> [Design files in plain text]

____________________

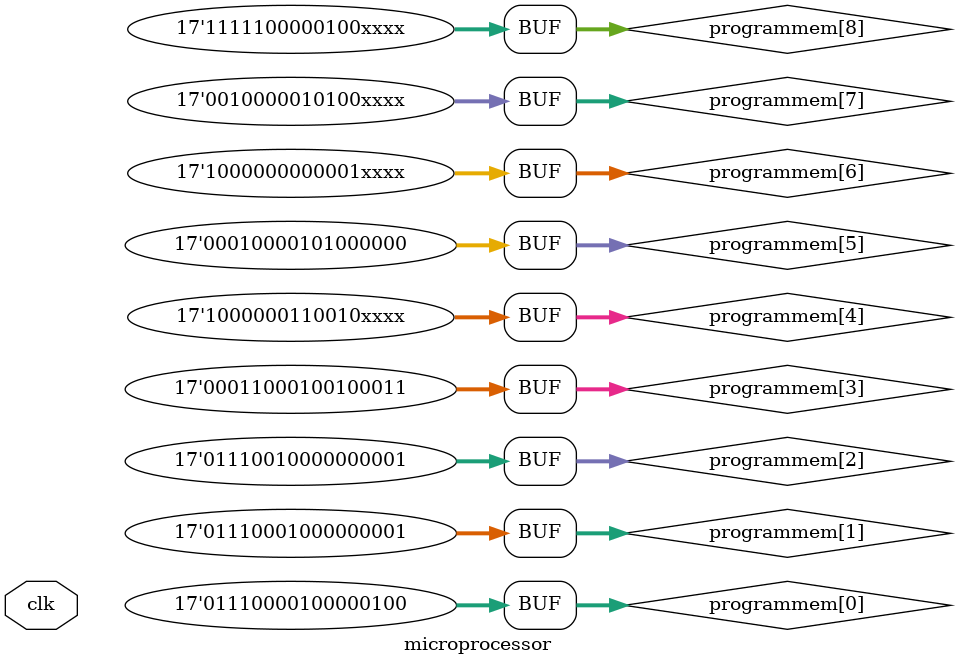
<source format=v>
`timescale 1ns / 1ps

module microprocessor(clk);
input clk;
wire [16:0] programmem [31:0];
reg [4:0] programcounter = 5'b00000;
reg En = 1;
wire [4:0] flag;
reg [4:0] delay = 5'b00000;
reg [4:0] temp ;
reg [2:0] temp1 ;

//assign	programmem[0] = 17'b01110000100000010;
		
//assign	programmem[1] = 17'b01110000000000001;
		
//assign	programmem[2] = 17'b00001000100000010;

//assign	programmem[3] = 17'b01111001011111111;

//assign	programmem[4] = 17'b10001001001010011;
		
//assign	programmem[4] = 17'b10000000101000000;	

assign programmem[0] = 17'b01110000100000100;

assign programmem[1] = 17'b01110001000000001;

assign programmem[2] = 17'b01110010000000001;

assign programmem[3] = 17'b00011000100100011;

assign programmem[4] = 17'b1000000110010xxxx;

assign programmem[5] = 17'b00010000101000000;

assign programmem[6] = 17'b1000000000001xxxx;

assign programmem[7] = 17'b0010000010100xxxx;

assign programmem[8] = 17'b1111100000100xxxx;

/*assign programmem[8] = 17'b1000000110010xxxx;

assign programmem[9] = 17'b00010000101000000;

assign programmem[10] = 17'b1000000000001xxxx;

assign programmem[11] = 17'b0010000010100xxxx;

assign programmem[12] = 17'b1000000110010xxxx;

assign programmem[13] = 17'b00010000101000000;

assign programmem[14] = 17'b1000000000001xxxx;

assign programmem[15] = 17'b0010000010100xxxx;

assign programmem[16] = 17'b1000001010110xxxx;*/
always @(posedge clk && delay<31)
begin 
		delay=delay+1;
end

always @(posedge delay[4] && programcounter<9)
begin
	delay =5'b00000;
	programcounter=programcounter+1;
	En=0;
end
always @(posedge delay[4] && programcounter<9)
begin	
	temp = programmem[programcounter-1][8:4];
	temp1 = programmem[programcounter-1][11:9];
	if(programmem[programcounter-1][16:12]==5'b11111)
	begin
		if(flag[temp1]==0) programcounter=temp;
	end

end

cu cu1(.clk(clk),.instruction(programmem[programcounter-1]),.fl(flag));
endmodule

</source>
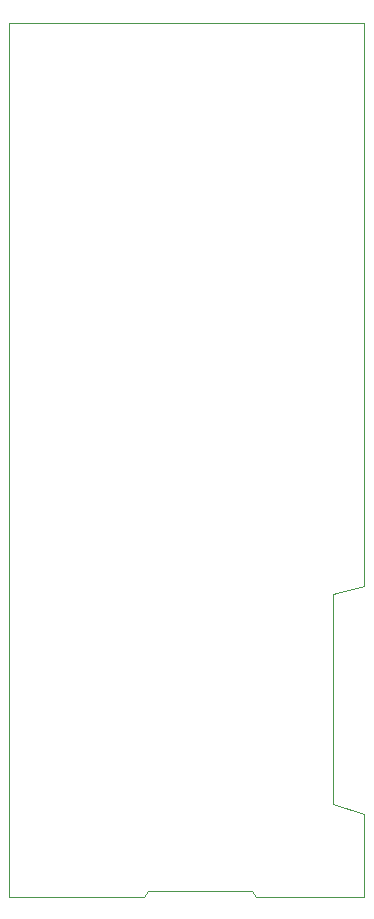
<source format=gbr>
%TF.GenerationSoftware,KiCad,Pcbnew,(6.0.8)*%
%TF.CreationDate,2023-04-29T02:17:51+01:00*%
%TF.ProjectId,circuit board design v1.0,63697263-7569-4742-9062-6f6172642064,rev?*%
%TF.SameCoordinates,Original*%
%TF.FileFunction,Profile,NP*%
%FSLAX46Y46*%
G04 Gerber Fmt 4.6, Leading zero omitted, Abs format (unit mm)*
G04 Created by KiCad (PCBNEW (6.0.8)) date 2023-04-29 02:17:51*
%MOMM*%
%LPD*%
G01*
G04 APERTURE LIST*
%TA.AperFunction,Profile*%
%ADD10C,0.100000*%
%TD*%
G04 APERTURE END LIST*
D10*
X50038000Y-67691000D02*
X47390990Y-68326000D01*
X47371000Y-86106000D01*
X50038000Y-86995000D01*
X50038000Y-93980000D01*
X40894000Y-93980000D01*
X40513000Y-93472000D01*
X31750000Y-93472000D01*
X31369000Y-93980000D01*
X20000000Y-93980000D01*
X20000000Y-20000000D01*
X50000000Y-20000000D01*
X50038000Y-67691000D01*
M02*

</source>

____________________

> [PROBLEM TO WORK ON] Across the entries, how many lines contain "wire"? Reply with the number only.

> [THE ANSWER] 2